--- Task statement ---
Write out the stretch of lines below that begins at the line with "TASK-35, status: Shipped -> Planned" and ends at the line with "TASK-45: none -> present", including both, exactly as given and nothing more.

--- Data listing ---
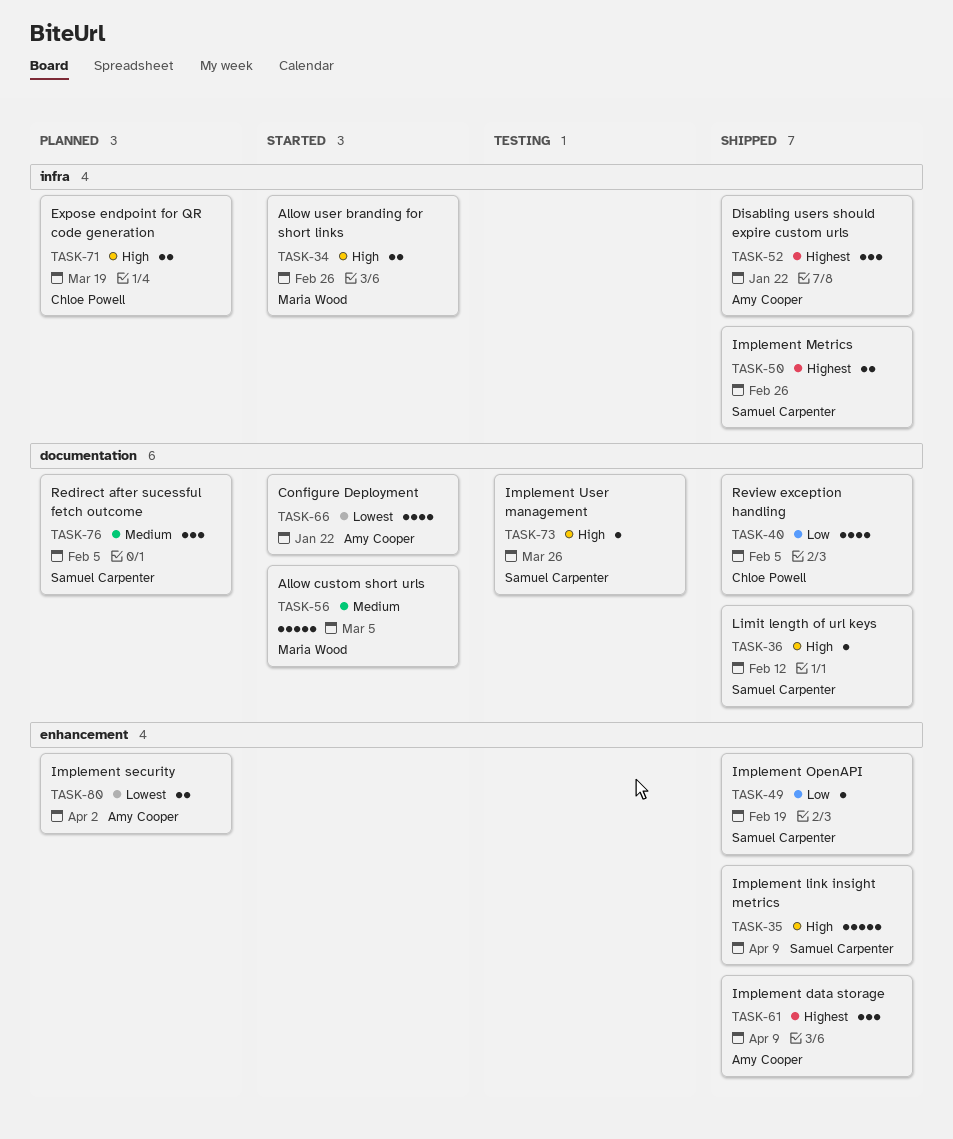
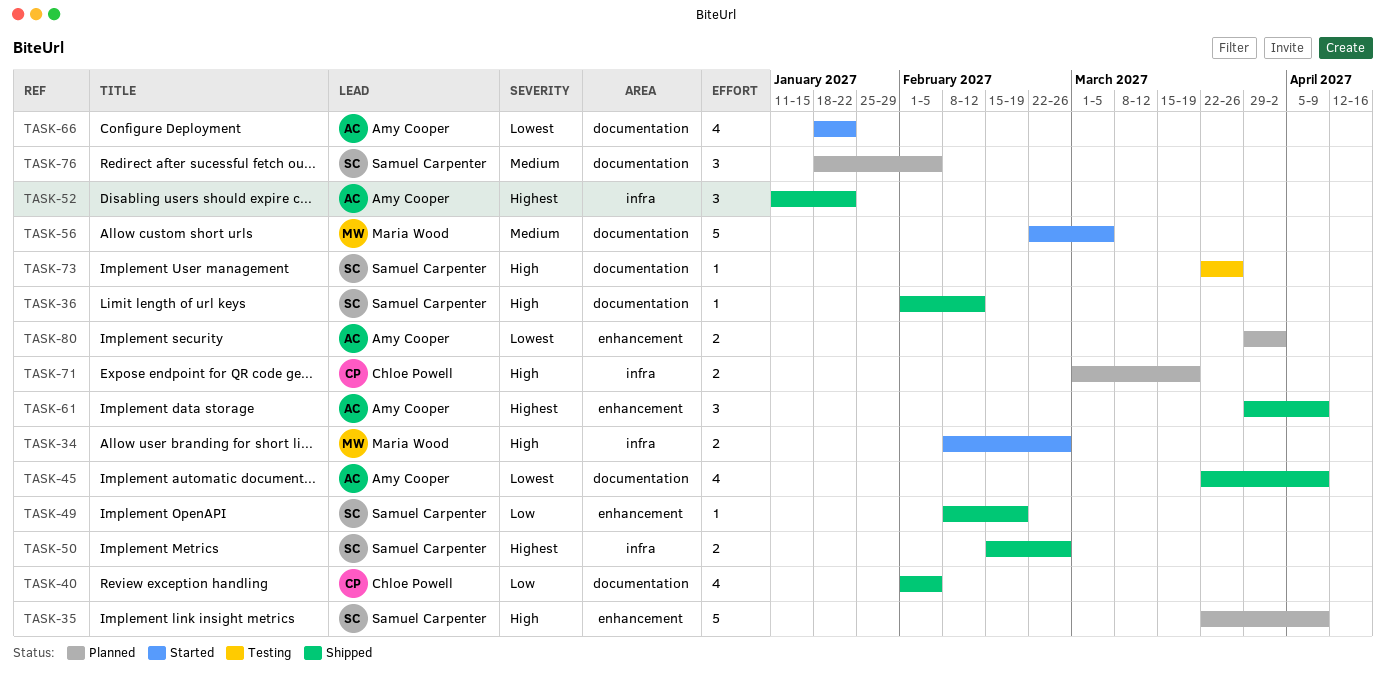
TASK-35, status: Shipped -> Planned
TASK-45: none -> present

...

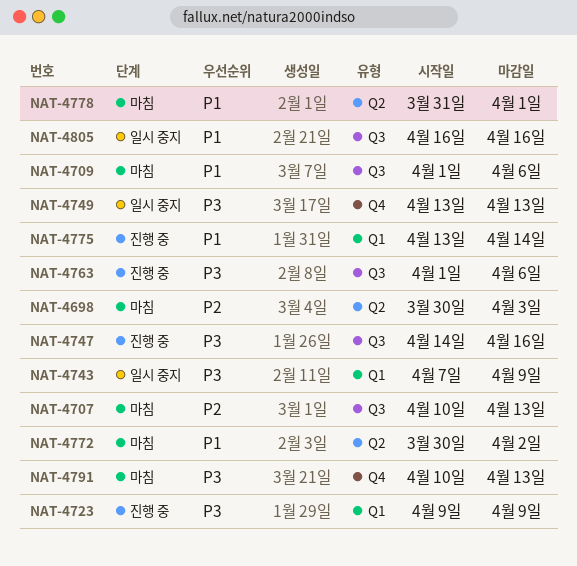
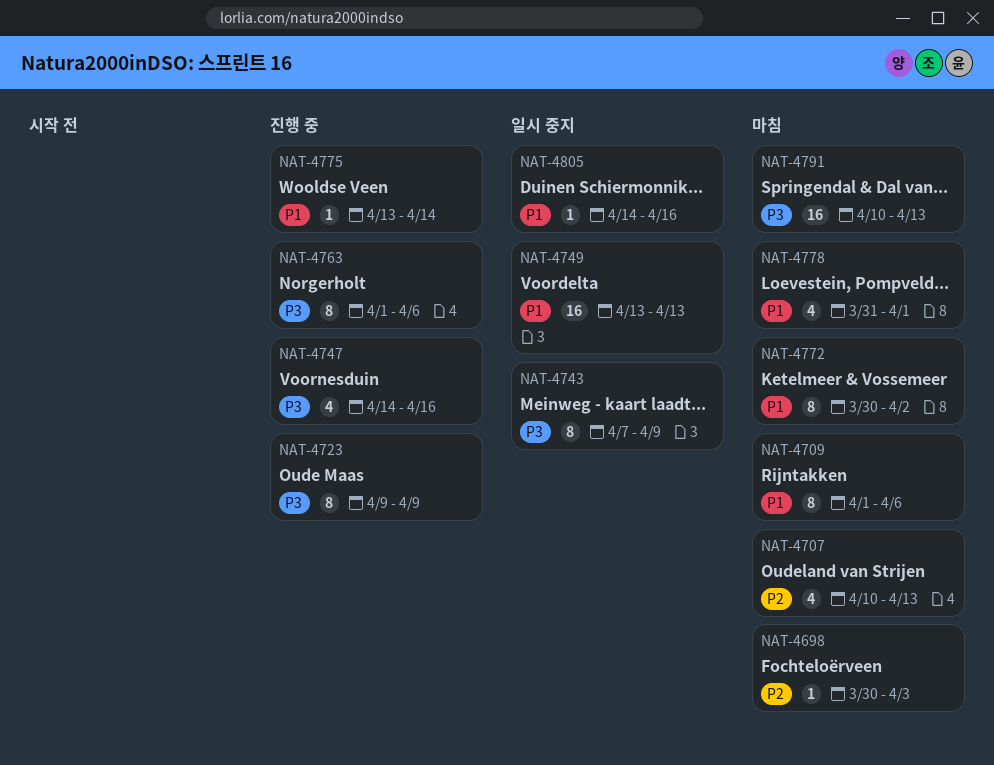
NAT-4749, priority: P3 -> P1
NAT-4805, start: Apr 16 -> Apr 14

* * *

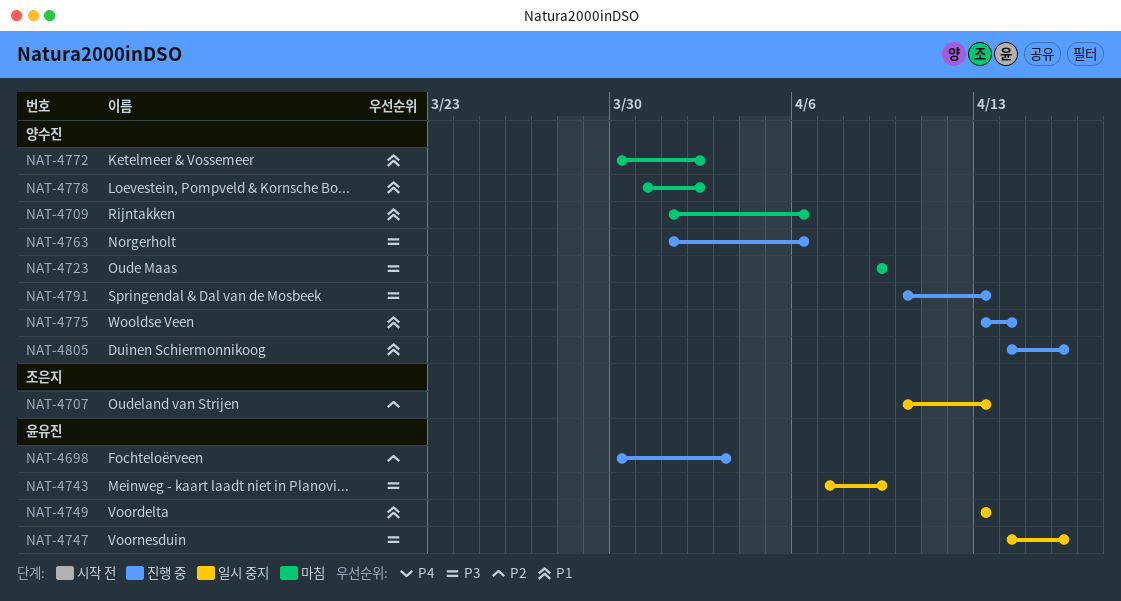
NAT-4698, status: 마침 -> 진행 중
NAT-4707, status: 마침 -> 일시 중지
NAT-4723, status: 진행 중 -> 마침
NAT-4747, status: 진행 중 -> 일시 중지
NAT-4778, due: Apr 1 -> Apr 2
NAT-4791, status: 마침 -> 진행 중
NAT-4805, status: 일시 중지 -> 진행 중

--- Exercise result ---
TASK-35, status: Shipped -> Planned
TASK-45: none -> present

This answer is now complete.